• _What you need to do_
Report every line of the records that contains the word "casing".

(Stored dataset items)
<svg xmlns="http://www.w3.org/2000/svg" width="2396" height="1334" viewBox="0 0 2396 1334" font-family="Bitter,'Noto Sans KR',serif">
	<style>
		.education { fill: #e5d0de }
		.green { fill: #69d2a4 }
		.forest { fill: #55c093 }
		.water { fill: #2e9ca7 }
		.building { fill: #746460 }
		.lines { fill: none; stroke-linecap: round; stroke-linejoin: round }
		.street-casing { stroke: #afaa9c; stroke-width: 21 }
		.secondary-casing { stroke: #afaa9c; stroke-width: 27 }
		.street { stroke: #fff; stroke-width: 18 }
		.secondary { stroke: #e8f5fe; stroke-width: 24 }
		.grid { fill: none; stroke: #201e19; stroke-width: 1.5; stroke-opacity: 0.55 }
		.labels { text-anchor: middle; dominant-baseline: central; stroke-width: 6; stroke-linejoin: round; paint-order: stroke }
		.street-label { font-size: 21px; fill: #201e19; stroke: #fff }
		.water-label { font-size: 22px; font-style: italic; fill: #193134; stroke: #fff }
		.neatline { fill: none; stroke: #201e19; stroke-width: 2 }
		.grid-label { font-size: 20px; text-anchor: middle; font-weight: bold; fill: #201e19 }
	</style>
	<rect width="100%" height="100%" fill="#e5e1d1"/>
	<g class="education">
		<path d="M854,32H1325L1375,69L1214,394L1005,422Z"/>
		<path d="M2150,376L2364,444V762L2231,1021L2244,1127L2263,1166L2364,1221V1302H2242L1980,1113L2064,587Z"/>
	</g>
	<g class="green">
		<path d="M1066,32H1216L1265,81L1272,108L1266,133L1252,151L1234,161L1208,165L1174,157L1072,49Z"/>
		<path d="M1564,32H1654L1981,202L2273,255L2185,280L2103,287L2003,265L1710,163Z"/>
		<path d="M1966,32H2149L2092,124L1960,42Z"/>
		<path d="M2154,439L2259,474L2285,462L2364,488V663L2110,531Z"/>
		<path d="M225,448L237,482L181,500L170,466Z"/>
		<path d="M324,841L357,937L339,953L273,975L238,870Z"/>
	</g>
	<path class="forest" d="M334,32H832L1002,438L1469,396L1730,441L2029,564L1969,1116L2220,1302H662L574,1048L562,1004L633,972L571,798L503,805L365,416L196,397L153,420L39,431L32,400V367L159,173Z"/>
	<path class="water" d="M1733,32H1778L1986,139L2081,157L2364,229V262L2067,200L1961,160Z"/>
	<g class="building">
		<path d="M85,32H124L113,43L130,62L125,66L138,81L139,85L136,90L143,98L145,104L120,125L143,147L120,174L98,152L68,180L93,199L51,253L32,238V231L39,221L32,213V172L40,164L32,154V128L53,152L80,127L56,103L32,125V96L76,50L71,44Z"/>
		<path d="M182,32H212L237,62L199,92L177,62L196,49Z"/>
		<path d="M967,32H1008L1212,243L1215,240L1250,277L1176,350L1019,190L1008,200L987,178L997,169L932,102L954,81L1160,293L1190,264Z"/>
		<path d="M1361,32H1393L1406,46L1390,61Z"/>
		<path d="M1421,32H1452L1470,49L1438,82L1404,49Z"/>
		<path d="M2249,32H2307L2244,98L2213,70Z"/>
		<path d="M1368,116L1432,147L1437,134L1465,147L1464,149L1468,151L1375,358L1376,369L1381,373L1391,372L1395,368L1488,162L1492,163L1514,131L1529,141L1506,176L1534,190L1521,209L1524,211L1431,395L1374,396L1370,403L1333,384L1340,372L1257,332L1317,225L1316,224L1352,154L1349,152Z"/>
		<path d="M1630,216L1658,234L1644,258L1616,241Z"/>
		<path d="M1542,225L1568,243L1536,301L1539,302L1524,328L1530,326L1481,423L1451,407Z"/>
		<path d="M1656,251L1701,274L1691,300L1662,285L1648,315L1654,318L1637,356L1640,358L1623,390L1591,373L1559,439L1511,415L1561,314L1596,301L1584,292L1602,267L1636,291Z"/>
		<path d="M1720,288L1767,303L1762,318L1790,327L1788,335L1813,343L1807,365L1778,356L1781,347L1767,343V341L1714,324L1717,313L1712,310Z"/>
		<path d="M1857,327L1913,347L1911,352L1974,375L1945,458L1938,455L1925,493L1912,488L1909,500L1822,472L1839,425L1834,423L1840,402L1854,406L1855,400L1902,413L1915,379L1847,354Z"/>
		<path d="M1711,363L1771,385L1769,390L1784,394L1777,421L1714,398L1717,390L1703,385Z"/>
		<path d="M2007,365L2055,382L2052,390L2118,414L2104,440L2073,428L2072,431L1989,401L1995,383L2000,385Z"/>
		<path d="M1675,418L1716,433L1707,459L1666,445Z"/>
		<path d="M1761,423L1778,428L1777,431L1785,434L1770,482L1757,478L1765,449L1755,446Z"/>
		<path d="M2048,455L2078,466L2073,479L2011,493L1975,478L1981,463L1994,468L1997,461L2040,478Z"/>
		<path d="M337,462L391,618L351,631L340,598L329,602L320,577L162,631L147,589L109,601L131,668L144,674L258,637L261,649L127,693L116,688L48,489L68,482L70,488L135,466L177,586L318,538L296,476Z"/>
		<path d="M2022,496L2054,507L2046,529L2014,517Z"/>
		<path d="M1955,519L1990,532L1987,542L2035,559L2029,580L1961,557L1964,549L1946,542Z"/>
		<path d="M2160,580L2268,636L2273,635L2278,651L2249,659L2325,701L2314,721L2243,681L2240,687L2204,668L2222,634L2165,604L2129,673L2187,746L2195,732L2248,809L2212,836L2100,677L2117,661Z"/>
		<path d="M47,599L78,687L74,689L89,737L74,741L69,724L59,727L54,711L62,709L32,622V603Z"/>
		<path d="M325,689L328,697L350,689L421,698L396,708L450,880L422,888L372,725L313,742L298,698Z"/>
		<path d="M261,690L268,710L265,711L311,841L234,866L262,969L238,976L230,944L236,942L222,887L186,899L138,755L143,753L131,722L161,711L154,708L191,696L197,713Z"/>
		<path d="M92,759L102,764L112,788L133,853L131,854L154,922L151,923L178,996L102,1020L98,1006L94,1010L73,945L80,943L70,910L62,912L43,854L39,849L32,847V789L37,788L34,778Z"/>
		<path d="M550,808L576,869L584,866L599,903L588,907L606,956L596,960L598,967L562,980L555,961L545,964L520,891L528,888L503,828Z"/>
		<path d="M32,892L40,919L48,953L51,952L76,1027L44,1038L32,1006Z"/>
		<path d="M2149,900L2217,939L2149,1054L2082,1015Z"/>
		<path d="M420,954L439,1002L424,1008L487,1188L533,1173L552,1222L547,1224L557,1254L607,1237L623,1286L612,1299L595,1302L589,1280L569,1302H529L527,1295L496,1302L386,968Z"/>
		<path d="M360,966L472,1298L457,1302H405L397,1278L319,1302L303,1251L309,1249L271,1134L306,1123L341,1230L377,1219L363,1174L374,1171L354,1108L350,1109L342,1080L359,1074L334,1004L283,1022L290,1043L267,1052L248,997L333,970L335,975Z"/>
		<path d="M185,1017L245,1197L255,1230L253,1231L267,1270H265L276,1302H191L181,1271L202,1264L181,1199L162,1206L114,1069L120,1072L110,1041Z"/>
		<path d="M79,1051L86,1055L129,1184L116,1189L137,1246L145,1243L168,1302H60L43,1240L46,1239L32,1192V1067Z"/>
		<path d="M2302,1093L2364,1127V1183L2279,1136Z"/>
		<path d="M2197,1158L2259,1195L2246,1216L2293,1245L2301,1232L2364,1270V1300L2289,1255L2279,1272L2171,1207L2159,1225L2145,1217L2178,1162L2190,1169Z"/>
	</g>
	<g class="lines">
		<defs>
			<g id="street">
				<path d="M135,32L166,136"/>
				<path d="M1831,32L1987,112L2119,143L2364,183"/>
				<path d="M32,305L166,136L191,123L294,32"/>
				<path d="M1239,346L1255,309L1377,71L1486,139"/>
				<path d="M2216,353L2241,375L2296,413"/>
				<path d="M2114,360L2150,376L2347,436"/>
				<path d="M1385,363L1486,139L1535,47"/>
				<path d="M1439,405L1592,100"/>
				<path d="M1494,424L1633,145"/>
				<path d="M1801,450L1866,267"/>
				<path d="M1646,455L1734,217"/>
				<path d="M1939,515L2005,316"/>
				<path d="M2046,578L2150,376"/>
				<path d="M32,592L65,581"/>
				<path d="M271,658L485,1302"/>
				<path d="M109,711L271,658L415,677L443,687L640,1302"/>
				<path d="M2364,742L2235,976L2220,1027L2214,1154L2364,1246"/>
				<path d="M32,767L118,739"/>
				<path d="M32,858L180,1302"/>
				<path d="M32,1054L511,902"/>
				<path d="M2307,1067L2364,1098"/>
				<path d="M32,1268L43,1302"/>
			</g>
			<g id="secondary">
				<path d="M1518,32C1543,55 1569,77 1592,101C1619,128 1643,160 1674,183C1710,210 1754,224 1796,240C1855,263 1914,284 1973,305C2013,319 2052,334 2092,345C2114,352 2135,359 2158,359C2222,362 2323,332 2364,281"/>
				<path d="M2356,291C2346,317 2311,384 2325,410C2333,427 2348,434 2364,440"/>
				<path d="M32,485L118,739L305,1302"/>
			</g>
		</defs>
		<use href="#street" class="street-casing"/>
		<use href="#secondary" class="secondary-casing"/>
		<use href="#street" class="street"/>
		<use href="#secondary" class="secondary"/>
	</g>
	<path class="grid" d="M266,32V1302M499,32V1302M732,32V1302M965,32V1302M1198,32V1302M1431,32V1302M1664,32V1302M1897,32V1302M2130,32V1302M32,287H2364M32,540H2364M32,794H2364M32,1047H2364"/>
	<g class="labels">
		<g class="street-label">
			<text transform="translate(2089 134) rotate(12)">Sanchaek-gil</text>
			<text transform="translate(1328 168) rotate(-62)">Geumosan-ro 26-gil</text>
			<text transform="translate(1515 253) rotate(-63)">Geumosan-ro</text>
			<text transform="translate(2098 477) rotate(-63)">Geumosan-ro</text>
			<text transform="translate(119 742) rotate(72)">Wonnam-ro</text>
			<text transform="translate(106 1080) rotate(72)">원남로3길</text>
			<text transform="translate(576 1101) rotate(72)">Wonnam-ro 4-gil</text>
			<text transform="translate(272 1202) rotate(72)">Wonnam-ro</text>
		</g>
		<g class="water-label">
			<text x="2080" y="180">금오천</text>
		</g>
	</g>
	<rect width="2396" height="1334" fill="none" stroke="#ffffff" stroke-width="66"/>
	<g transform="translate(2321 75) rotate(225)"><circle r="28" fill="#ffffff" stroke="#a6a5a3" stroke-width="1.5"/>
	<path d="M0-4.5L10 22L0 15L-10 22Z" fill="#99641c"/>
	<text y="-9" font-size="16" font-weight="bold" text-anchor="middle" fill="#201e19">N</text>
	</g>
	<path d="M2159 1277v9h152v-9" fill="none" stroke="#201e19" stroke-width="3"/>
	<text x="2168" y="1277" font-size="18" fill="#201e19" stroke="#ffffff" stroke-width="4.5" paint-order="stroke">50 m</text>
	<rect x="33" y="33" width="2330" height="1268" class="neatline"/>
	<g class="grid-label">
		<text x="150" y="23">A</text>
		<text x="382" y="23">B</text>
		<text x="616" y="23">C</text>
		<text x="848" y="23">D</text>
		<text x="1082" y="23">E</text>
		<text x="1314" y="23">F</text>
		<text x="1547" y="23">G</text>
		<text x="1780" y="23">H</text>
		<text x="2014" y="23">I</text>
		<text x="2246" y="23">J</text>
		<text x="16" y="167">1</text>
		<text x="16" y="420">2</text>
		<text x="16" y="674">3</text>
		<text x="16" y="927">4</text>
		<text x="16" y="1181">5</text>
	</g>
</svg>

• _Result of the exercise_
		.street-casing { stroke: #afaa9c; stroke-width: 21 }
		.secondary-casing { stroke: #afaa9c; stroke-width: 27 }
		<use href="#street" class="street-casing"/>
		<use href="#secondary" class="secondary-casing"/>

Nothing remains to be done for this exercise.